Troubleshooting Common Issues
Cause: Wrong number of sounds selected
Solution: Select exactly 2 Sound objects in Praat Objects window (Ctrl+click)
Cause: Incorrect pitch floor/ceiling capturing harmonics or missing F0
Solution: Adjust floor/ceiling parameters, check with View & Edit window
Cause: Large shift causing phase issues in overlap-add synthesis
Solution: Reduce blend_strength, try multiple smaller shifts
Cause: Target has unvoiced regions (consonants, silence)
Solution: This is normal — only voiced frames shifted, unvoiced unchanged
Cause: Extreme shift pushing beyond pitch bounds
Solution: Increase ceiling_B or decrease floor_B, or reduce blend_strength
Applications
Voice Transformation
Use case: Adjust speaker's average pitch while preserving speaking style
Technique: Use natural speech as source, target voice to be modified
Example: Make male voice speak at female average pitch while keeping male timbre and prosody
Singing Voice Modification
Use case: Adjust singing key while preserving vocal expression
Technique: Transfer pitch from reference performance to target recording
Workflow:
- Source: Well-tuned reference vocal
- Target: Expressive but pitch-inaccurate recording
- Result: Expressive performance at correct average pitch
- blend_strength: 0.7-0.9 (preserve some original pitch character)
Prosody Research
Use case: Study pitch contour patterns independent of absolute frequency
Technique: Normalize multiple speakers to common mean pitch
Research applications:
- Compare intonation patterns across speakers
- Isolate contour from pitch height effects
- Create pitch-normalized stimuli for perception tests
- Study gender differences in prosody separate from F0
Instrumental Sound Design
Use case: Apply vocal pitch characteristics to instruments
Technique: Use expressive vocal as source, sustained instrument as target
Example:
- Source: Expressive speech with natural pitch variation
- Target: Sustained violin note
- Result: Violin with speech-like pitch contour
- Creative applications: "Talking instruments", hybrid textures
Audio Restoration
Use case: Correct pitch drift in historical recordings
Technique: Use stable reference pitch, apply to drifting recording
Workflow:
- Source: Modern stable recording at correct pitch
- Target: Historical recording with wow/flutter
- Result: Historically informed but pitch-stable version
- Note: Works best for consistent drift, not random fluctuations
Language Teaching
Use case: Demonstrate intonation patterns at comfortable pitch
Technique: Transfer native speaker contour to learner's comfortable range
Example:
- Source: Native speaker with correct intonation
- Target: Learner's voice (or synthetic voice at learner's range)

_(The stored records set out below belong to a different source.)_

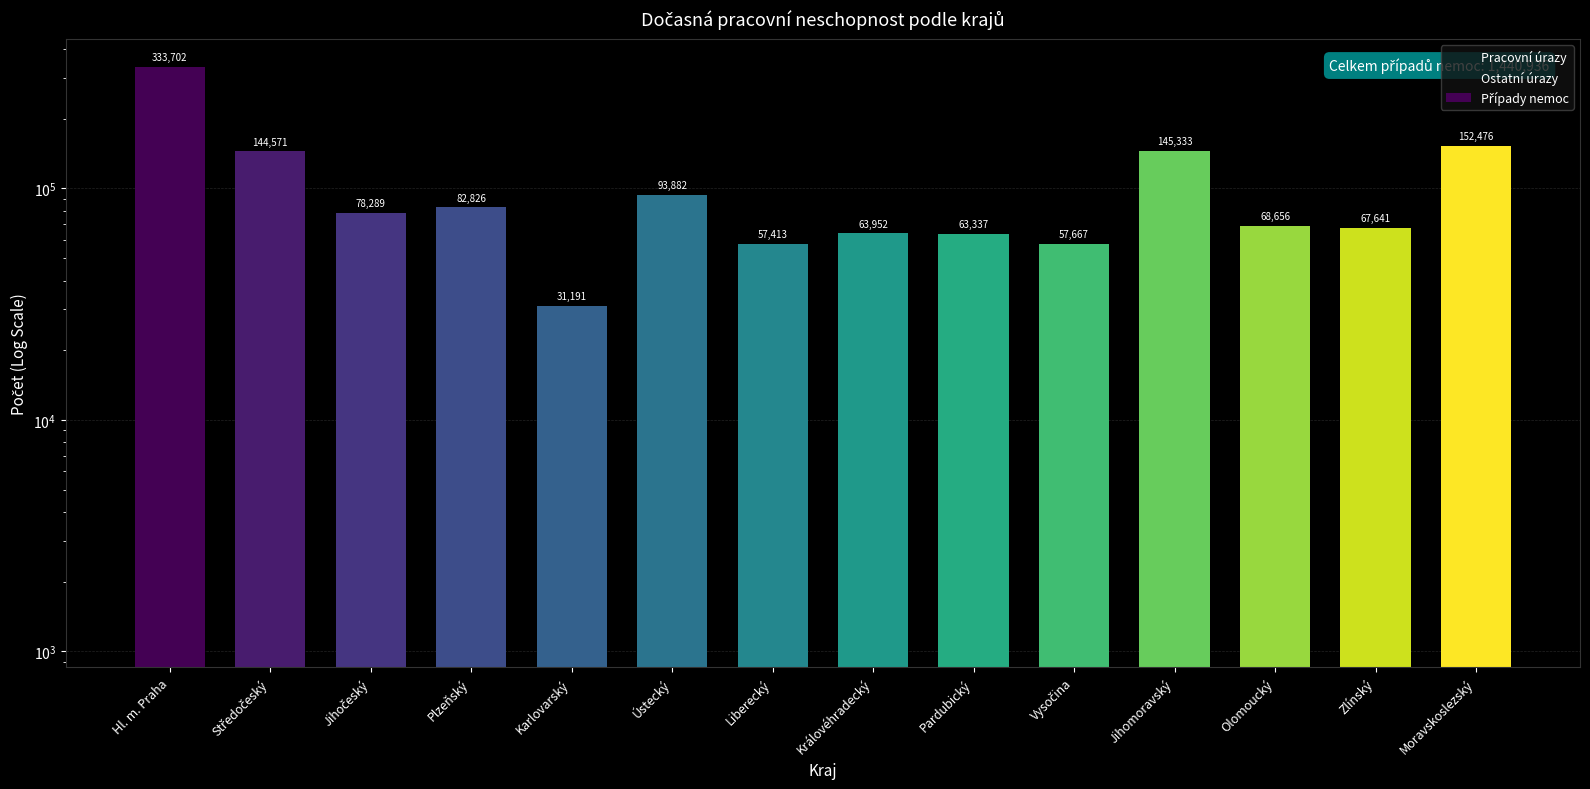

What is the average value of the Ostatní úrazy series?

10359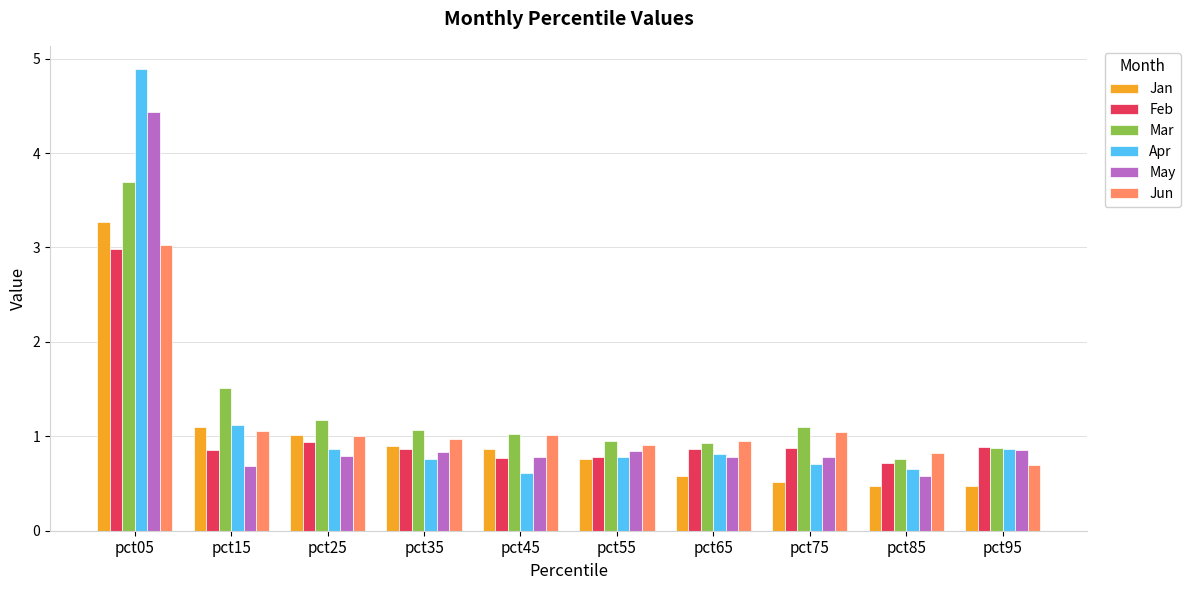

How many data points does each series have?

10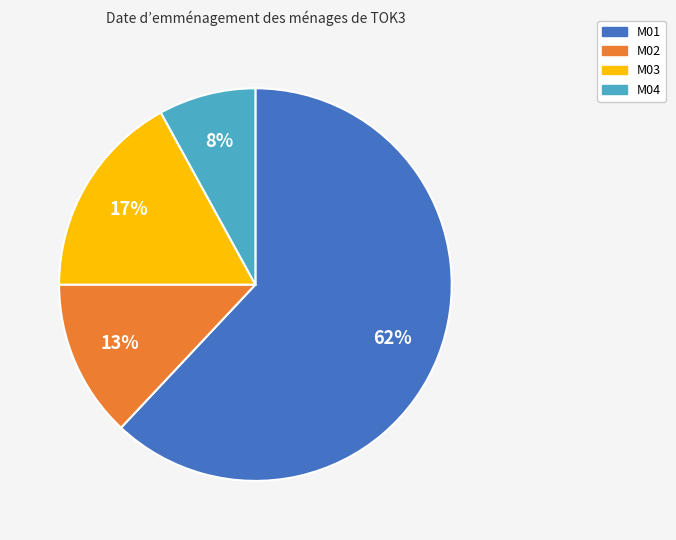

True or false: M02 accounts for 13% of the total.

True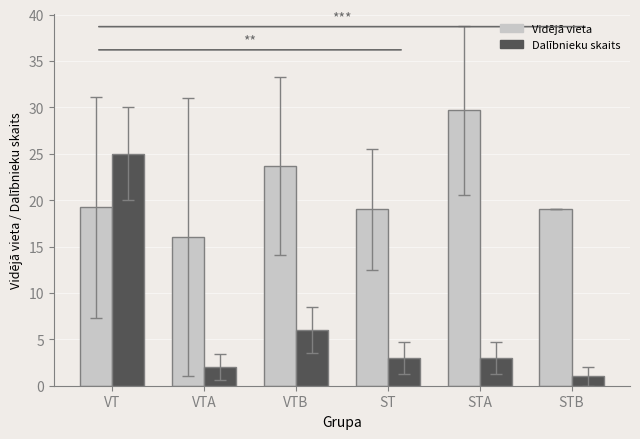

What is the difference between the second highest and second lowest values in the Dalībnieku skaits series?

4.0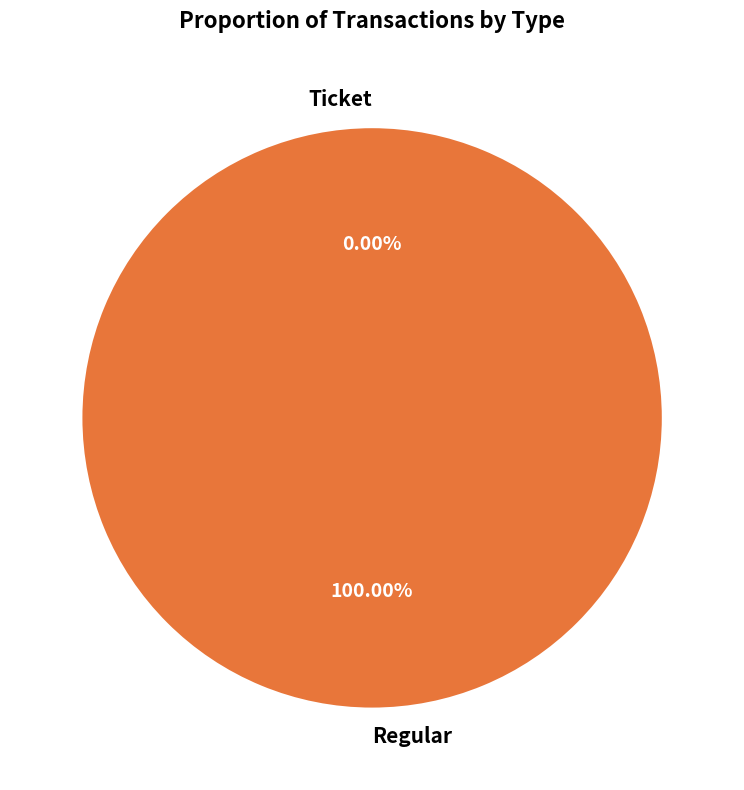

Which slice represents more than half of the pie?

Regular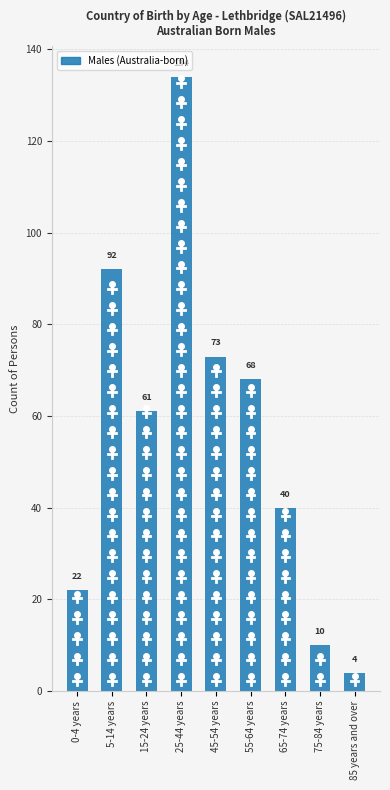

Reading left to right, extract all data points from this chart.

22	92	61	134	73	68	40	10	4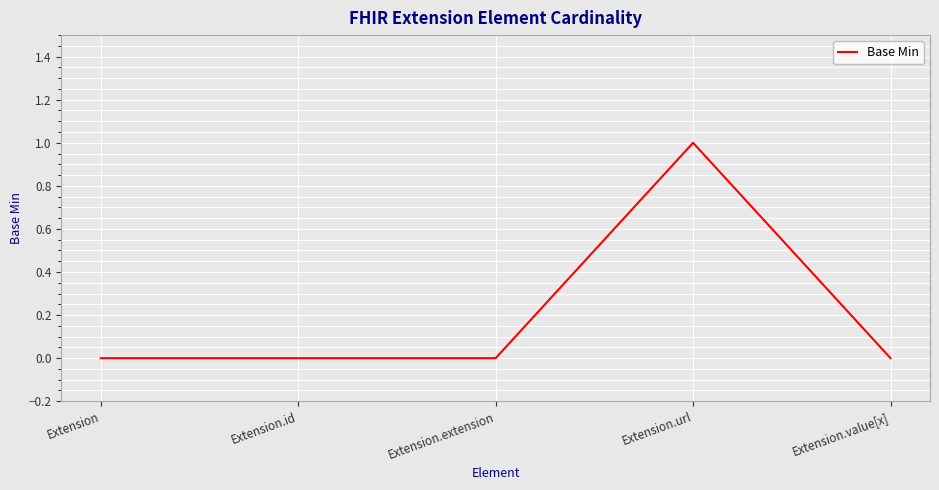

How many values are between 0 and 1?

5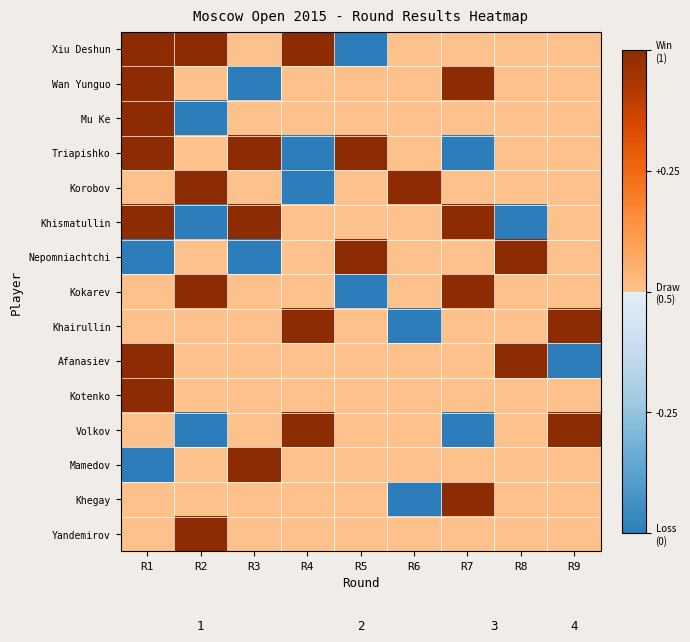

Which series has the widest spread of values?

Xiu Deshun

- Result: Correct intonation pattern at comfortable pitch for imitation
Practical Examples
Example 1: Gender Voice Matching
👥 Male-to-Female Pitch Adjustment
Goal: Make male voice speak at typical female pitch range
Source (A): Female speech sample (mean ~220 Hz)
Target (B): Male speech sample (mean ~125 Hz)
Settings:
- Pitch_floor_A: 150 Hz (female lower bound)
- Pitch_ceiling_A: 350 Hz (female upper bound)
- Pitch_floor_B: 80 Hz (male lower bound)
- Pitch_ceiling_B: 300 Hz (male upper bound, extended)
- Blend_strength: 1.0 (full transfer)
Expected shift: ~95 Hz (+5-6 semitones)
Result: Male voice with female average pitch, male timbre and prosody preserved
Example 2: Singing Intonation Correction
🎵 Vocal Pitch Stabilization
Goal: Improve singing intonation while preserving expression
Source (A): Well-tuned reference vocal (mean 262 Hz ~ C4)
Target (B): Expressive but flat recording (mean 248 Hz ~ B3)
Settings:
- Pitch_floor_A: 200 Hz (below expected range)
- Pitch_ceiling_A: 400 Hz (above expected range)
- Pitch_floor_B: 180 Hz (allow downward shift)
- Pitch_ceiling_B: 420 Hz (allow upward shift)
- Blend_strength: 0.8 (partial correction)
Expected shift: +11 Hz (~0.75 semitones up)
Result: More in-tune vocal with 80% of expression preserved
Example 3: Instrument-Voice Hybrid
🎻 Expressive Instrument Creation
Goal: Make instrument follow speech pitch contour
Source (A): Emotional speech (high pitch variation)
Target (B): Sustained cello note (constant 196 Hz ~ G3)
Settings:
- Pitch_floor_A: 100 Hz (speech lower bound)
- Pitch_ceiling_A: 350 Hz (speech excited peaks)
- Pitch_floor_B: 65 Hz (cello lowest)
- Pitch_ceiling_B: 500 Hz (cello range)
- Blend_strength: 1.0
- Analysis_time_step: 0.005 (capture fast speech changes)
Result: Cello with speech-like pitch inflections, creating "talking instrument" effect
Example 4: Multi-Step Processing
Situation: Need large pitch shift but want to avoid artifacts
Solution: Multiple passes with moderate blend_strength
Example 5: Contour Exaggeration
Goal: Make subtle pitch variations more dramatic